In a press release posted on its Website, the ILA said it was willing to negotiate past Dec. 29
, because it “knew there was a lot of negotiating work in front of them and that many issues required time and effort to resolve.”
But the union said the issue of container royalty “was considered untouchable by the union. So they proposed to USMX that the current contract extension be moved from December 29th to February 1, 2013 provided that management takes the container royalty issue off the table.”
The ILA even hinted that it would become more flexible in negotiations involving other sticky issues with the month’s extension, but USMX said no.
“USMX seems intent on gutting a provision of our Master Contract that ILA members fought and sacrificed for years to achieve,” said ILA President Harold J. Daggett. “We have repeatedly asked them to leave this item alone – it was a hard won gain by ILA members and a wage supplement achieved through hard fought negotiations.”
The ILA said it “still hopes USMX prevents a strike on December 30th by agreeing to the extension.”
Dave Adam, senior vice president and chief operating officer of USMX, said "employers are willing to continue to bargain in good faith," but the ILA's demand that the container royalty cap be taken completely off the table "was not acceptable."
Curto noted "there are still a few more days in this month where we would be willing to continue discussions."
FMCService Director George H. Cohen, who was at the meeting at the Marriott Hotel at Newark Liberty International Airport, declined to comment.
Meanwhile, USMX offered this summary of its Dec. 10 proposal, which was rejected by the ILA:
- Term of agreement:
- USMX offered a six-year agreement, which provides stability and security for ILA members.
- Tentative agreements had been reached on three major concerns of the ILA:
- New technology and automation – Provides for protection of individuals who may be displaced as a result of the implementation of new technology.
- Chassis maintenance and repair – Work preservation provisions promote continued ILA jurisdiction of chassis maintenance and repair work within the marine terminals and port areas covered by the Master Contract.

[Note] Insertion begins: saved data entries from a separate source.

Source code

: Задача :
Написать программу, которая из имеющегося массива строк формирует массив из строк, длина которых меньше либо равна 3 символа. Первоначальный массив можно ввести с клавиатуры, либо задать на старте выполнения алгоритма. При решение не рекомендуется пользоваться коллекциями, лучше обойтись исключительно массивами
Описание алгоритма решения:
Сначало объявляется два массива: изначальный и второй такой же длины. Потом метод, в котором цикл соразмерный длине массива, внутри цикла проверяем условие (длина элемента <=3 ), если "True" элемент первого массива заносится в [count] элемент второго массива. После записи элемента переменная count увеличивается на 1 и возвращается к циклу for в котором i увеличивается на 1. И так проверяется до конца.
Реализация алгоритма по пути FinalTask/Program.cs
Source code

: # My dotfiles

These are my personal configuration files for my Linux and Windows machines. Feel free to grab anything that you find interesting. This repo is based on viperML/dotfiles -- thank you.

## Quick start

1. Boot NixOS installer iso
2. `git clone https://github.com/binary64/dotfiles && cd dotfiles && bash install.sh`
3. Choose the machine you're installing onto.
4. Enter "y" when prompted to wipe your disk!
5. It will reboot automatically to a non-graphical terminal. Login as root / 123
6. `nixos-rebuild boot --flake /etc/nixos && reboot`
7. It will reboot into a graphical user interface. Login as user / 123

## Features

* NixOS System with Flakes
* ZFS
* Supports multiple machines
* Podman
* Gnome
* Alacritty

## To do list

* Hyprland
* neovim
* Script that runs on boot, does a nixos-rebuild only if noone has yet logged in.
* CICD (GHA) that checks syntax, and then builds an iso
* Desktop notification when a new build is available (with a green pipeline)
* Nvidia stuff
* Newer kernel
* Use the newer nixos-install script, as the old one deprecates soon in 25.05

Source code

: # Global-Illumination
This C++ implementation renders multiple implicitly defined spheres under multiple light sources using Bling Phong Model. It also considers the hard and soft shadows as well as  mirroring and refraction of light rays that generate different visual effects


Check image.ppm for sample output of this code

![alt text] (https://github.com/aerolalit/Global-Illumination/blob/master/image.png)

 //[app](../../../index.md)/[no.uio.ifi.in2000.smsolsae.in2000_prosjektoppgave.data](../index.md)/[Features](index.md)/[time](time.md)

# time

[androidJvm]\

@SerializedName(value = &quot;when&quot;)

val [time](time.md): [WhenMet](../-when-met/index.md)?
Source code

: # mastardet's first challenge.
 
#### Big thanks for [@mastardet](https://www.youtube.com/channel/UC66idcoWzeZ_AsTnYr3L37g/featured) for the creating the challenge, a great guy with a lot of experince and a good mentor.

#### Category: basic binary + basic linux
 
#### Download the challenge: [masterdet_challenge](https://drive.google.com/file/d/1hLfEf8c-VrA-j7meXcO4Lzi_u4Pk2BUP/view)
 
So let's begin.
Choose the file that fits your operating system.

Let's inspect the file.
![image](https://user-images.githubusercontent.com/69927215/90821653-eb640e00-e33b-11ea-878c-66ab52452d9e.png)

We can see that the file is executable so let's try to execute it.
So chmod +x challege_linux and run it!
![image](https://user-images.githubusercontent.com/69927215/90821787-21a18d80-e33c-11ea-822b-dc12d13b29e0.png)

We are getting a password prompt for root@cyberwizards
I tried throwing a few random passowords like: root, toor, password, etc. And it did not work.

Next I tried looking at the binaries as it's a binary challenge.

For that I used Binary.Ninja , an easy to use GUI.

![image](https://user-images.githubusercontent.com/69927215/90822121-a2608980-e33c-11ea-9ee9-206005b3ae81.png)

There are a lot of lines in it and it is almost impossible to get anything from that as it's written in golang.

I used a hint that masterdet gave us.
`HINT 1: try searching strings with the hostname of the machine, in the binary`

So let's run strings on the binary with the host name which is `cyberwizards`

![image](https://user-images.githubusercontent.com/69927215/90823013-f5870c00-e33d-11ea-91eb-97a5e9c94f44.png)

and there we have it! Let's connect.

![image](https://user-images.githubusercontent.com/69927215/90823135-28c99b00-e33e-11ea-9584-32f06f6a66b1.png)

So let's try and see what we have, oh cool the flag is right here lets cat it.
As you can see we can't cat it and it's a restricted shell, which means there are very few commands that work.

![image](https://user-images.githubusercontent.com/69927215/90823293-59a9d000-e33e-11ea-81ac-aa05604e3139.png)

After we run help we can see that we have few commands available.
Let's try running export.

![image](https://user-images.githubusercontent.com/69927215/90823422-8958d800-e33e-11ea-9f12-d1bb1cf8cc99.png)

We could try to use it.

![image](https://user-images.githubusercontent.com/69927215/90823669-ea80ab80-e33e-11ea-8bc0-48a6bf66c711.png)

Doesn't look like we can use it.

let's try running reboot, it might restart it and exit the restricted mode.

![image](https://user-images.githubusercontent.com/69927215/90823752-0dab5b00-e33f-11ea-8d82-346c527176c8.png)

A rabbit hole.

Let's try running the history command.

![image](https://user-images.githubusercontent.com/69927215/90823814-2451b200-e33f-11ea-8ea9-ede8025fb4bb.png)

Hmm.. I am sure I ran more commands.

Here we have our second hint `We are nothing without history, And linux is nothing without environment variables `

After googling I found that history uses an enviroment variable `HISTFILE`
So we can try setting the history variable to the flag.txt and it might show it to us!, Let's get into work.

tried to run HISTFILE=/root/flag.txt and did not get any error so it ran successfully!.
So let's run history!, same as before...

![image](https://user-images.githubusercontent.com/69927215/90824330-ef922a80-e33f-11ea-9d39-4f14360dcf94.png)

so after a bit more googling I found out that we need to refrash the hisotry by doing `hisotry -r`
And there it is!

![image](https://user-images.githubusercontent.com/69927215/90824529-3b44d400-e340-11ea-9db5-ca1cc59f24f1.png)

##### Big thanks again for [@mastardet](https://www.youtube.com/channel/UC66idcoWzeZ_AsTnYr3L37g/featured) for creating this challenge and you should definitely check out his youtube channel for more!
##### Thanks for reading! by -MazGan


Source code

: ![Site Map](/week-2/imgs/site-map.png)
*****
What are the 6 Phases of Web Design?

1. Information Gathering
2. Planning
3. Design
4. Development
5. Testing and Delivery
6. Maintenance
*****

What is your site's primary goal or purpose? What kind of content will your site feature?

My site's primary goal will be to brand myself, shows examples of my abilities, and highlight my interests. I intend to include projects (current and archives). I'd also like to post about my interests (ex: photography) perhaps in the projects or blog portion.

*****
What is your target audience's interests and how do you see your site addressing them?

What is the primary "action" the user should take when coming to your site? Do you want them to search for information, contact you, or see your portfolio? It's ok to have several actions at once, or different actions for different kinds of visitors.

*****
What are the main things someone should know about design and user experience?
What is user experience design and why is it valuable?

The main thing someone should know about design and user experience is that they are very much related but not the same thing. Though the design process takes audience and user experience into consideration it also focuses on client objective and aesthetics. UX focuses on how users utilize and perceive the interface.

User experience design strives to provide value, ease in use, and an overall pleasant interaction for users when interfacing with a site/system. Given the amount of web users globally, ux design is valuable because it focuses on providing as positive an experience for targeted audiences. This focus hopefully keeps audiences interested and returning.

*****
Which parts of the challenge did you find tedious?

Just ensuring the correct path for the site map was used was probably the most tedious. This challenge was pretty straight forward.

- Jurisdiction – Strengthened the authority of the joint ILA/USMX Jurisdiction Committee to resolve disputes over jurisdictional matters.
- USMX offered wage increases:
- Two wage increases of $1 each were offered over the term of agreement.
- ILA’s average hourly rate will increase to over $55, including overtime and container royalty.
- USMX offered container royalty protection:
- Proposal would protect container royalty payments at 2011 levels for current recipients for 25 years or until they leave the industry, whichever occurs first.
- New employees would not be eligible for container royalty payments.
- Healthcare benefits:
- USMX agreed to guarantee funding for the term of the agreement, so that the reserve would not fall below a six-month level.
- No reduction in healthcare benefits.
- Financial assistance for local benefits:
- Additional funding will continue to be available for local ports experiencing difficulties in meeting their financial obligations to local benefit plans.
- Container freight stations:
- Assessment of 25 cents per ton reinstated to cover subsidy and training.
- Operational improvements:
- USMX proposed discussions on operational improvements in the following areas:
- Starting times and guarantees.
- Shift system.
- Hours of work/overtime.
- Drug and alcohol testing:
- Revision of current drug and alcohol policy to require random testing at all ports.